In 2017, he introduced e-commerce marketplace Indie Goodz, a precursor to Indie Goods Market that shuttered earlier this year. Indie Goodz relied on a drop-ship model and didn’t contain a physical component. Through running it, Beversdorf learned the drop-ship model is logistically difficult and can be costlier to operate, especially in terms of shipping expenses for brands and customers, than the model Indie Goods Market has embraced with a central warehouse storing products before they’re sent to customers. In Raleigh, Indie Goods Market provides free one-day delivery on orders over $35.

Indie Goods Market founder Thad Beversdorf
Indie Goods Market founder Thad Beversdorf

In addition, Beversdorf learned gen Z shoppers are often interested in perusing products at brick-and-mortar locations prior to purchasing. “The millennial and gen Z generations have very different mindsets,” says Beversdorf. “I see gen Z integrating a more traditional mindset than millennials.” When Indie Goodz would pop up at yoga studios and coffee shops, it garnered a welcome reception. Indie Goods Market’s store presents products in an unpretentious shopping environment in which customers can pick up purchases they made online, and sip tea and munch snacks as they explore the assortment.

Beversdorf predicts household essentials and personal care will be strong categories for Indie Goods Market. The personal care brands it carries include Vesta Apothecary, Fresc, Kaycee’s Cosmetics, Essance, Hudson Valley Skin Care, Grow Bar Organics, Uncut Standards, Addicted Beauty, Riddle Oil, Pure Principles and Social Paint. At Indie Goodz pop-ups, personal care was a robust performer. “There’s such a difference between products that are offered in big-box retailers and the quality of what we are offering customers,” says Beversdorf. “When customers experience that in person, it really hits home, and it drives a lot of sales in the personal care area.”

“We consider ourselves to be the anti-big box and anti-Amazon, but we are also the anti-boutique.”

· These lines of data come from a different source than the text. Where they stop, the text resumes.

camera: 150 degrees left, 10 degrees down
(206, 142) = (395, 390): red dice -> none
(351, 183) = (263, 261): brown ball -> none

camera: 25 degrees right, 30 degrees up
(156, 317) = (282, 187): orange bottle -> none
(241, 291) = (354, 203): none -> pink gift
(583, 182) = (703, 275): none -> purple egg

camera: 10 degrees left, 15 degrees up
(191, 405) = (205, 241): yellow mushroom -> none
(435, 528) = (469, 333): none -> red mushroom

Indie Goods Market is similar to a consignment shop in that it doesn’t buy inventory upfront from its vendors. “We pay on an intermittent basis as the sales take place. We spread the costs and risks across the entire supply community,” says Beversdorf. He estimates brands command 40% to 45% of the retail price in customary wholesale relationships. At Indie Goods Market, however, they keep 65% of the retail price on products sold.

Beversdorf asserts indie Goods Market provides “a better platform on the vendor side than Amazon and Etsy.” On top of giving vendors a larger share of the retail price, he mentions it shares analytics in a manner atypical of Amazon in particular. To address funding challenges that nascent brands face, Indie Goods Market is mulling taking minority stakes in and supplying loans to its vendors. Beversdorf says, “We want to be able to help grow this micro-economy that we are building.”

Indie Goods Market
Indie Goods Market has opened a 2,500-square-foot store in Raleigh. It plans to add as many as five stores next year.

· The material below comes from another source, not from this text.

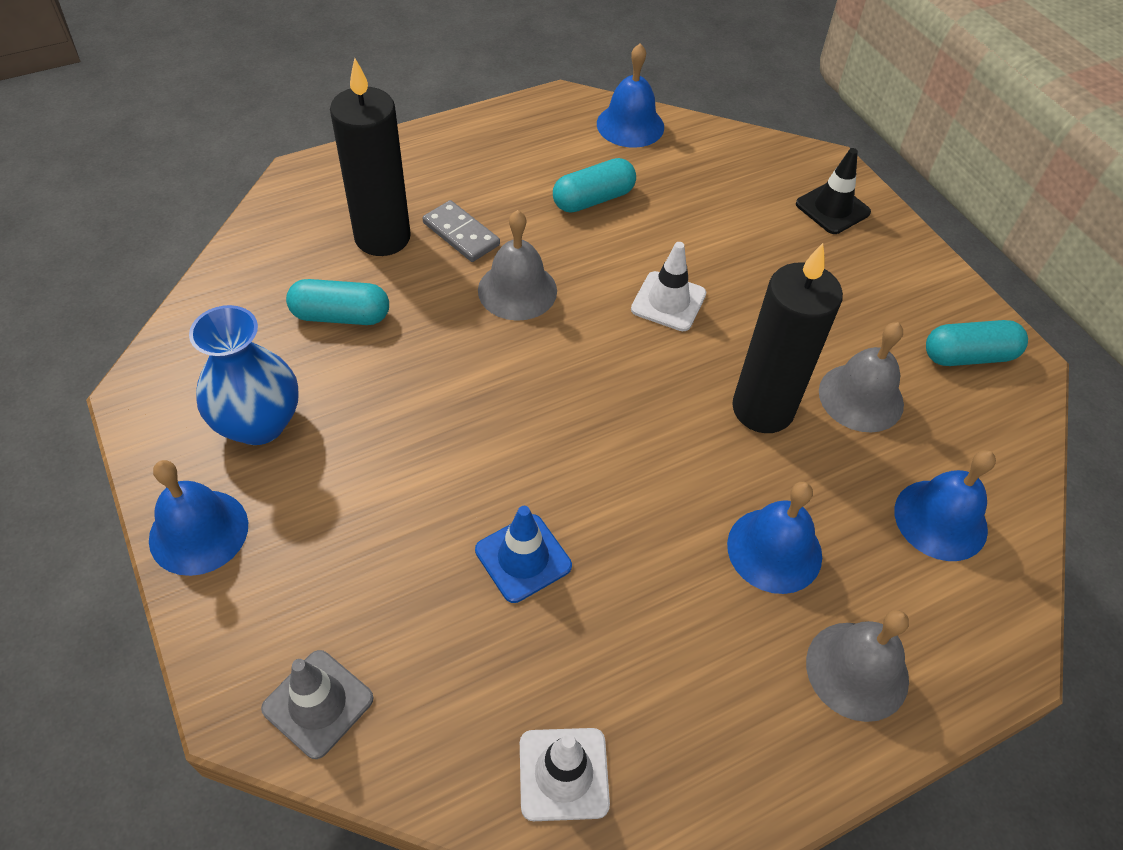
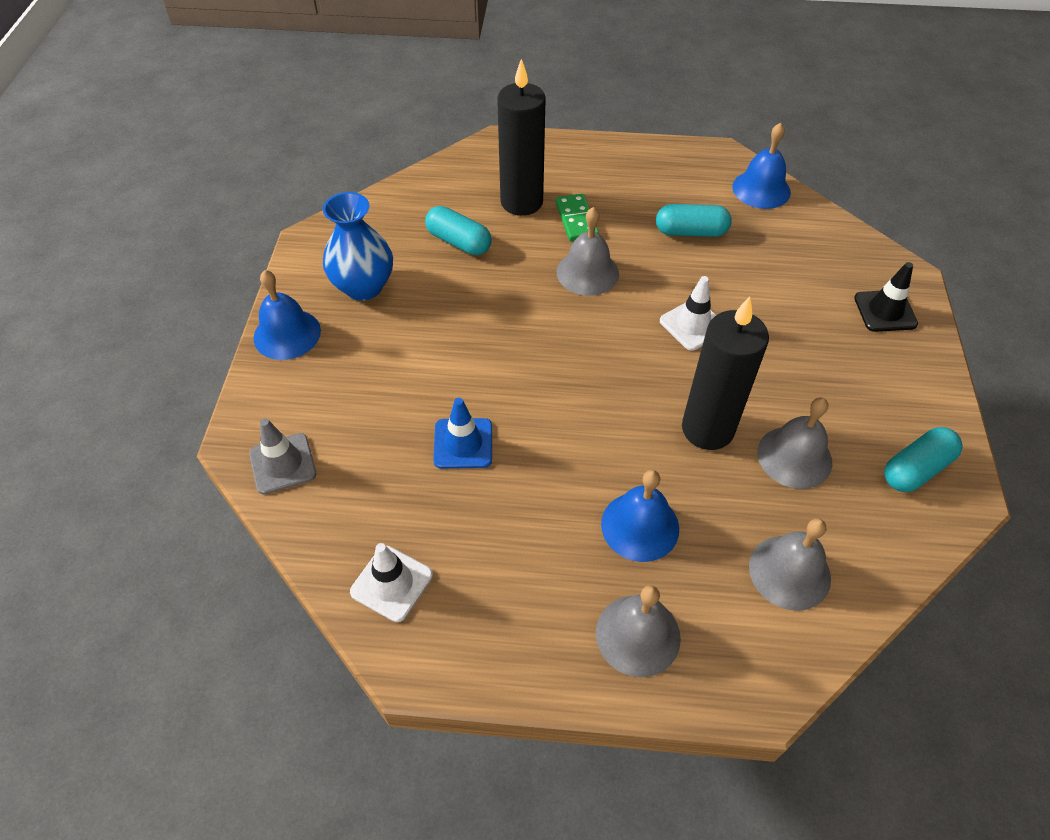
camera: 35 degrees right, 0 degrees up
(461, 234) = (576, 220): grey domino -> green domino
(940, 519) = (789, 572): blue bell -> grey bell
(968, 356) = (916, 469): turquoise capsule -> turquoise capsule turned 60 degrees counterclockwise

According to Beversdorf, Indie Goods Market has raised in excess of $500,000 from friends and family members. It plans to expand to a second city in the first quarter of next year with a brick-and-mortar outpost and could open as many as five stores in 2020. It’s identified Denver and Austin for possible future locations. Indie Goods Market is looking to plant units in areas that seem relatively recession-proof. Beversdorf declined to discuss revenue projections.

No matter where it heads, Beversdorf is confident Indie Goods Market’s approach will outlast consumer boycotts of companies because it doesn’t force people to drastically transform their shopping behavior. “When I buy sweater, I’m not necessary thinking about how it’s going to save the economy or a tree. That’s not to say I don’t care about that stuff, it just doesn’t enter my consumer decision matrix. I’m thinking about the color, fit and feel of it. That’s what I want people to purchase on,” he says. “We’ve already vetted all these brands, and you can shop the way you normally shop. What do you like? What seems right to you? The movement boycotts and cause-based marketplaces are short-lived.”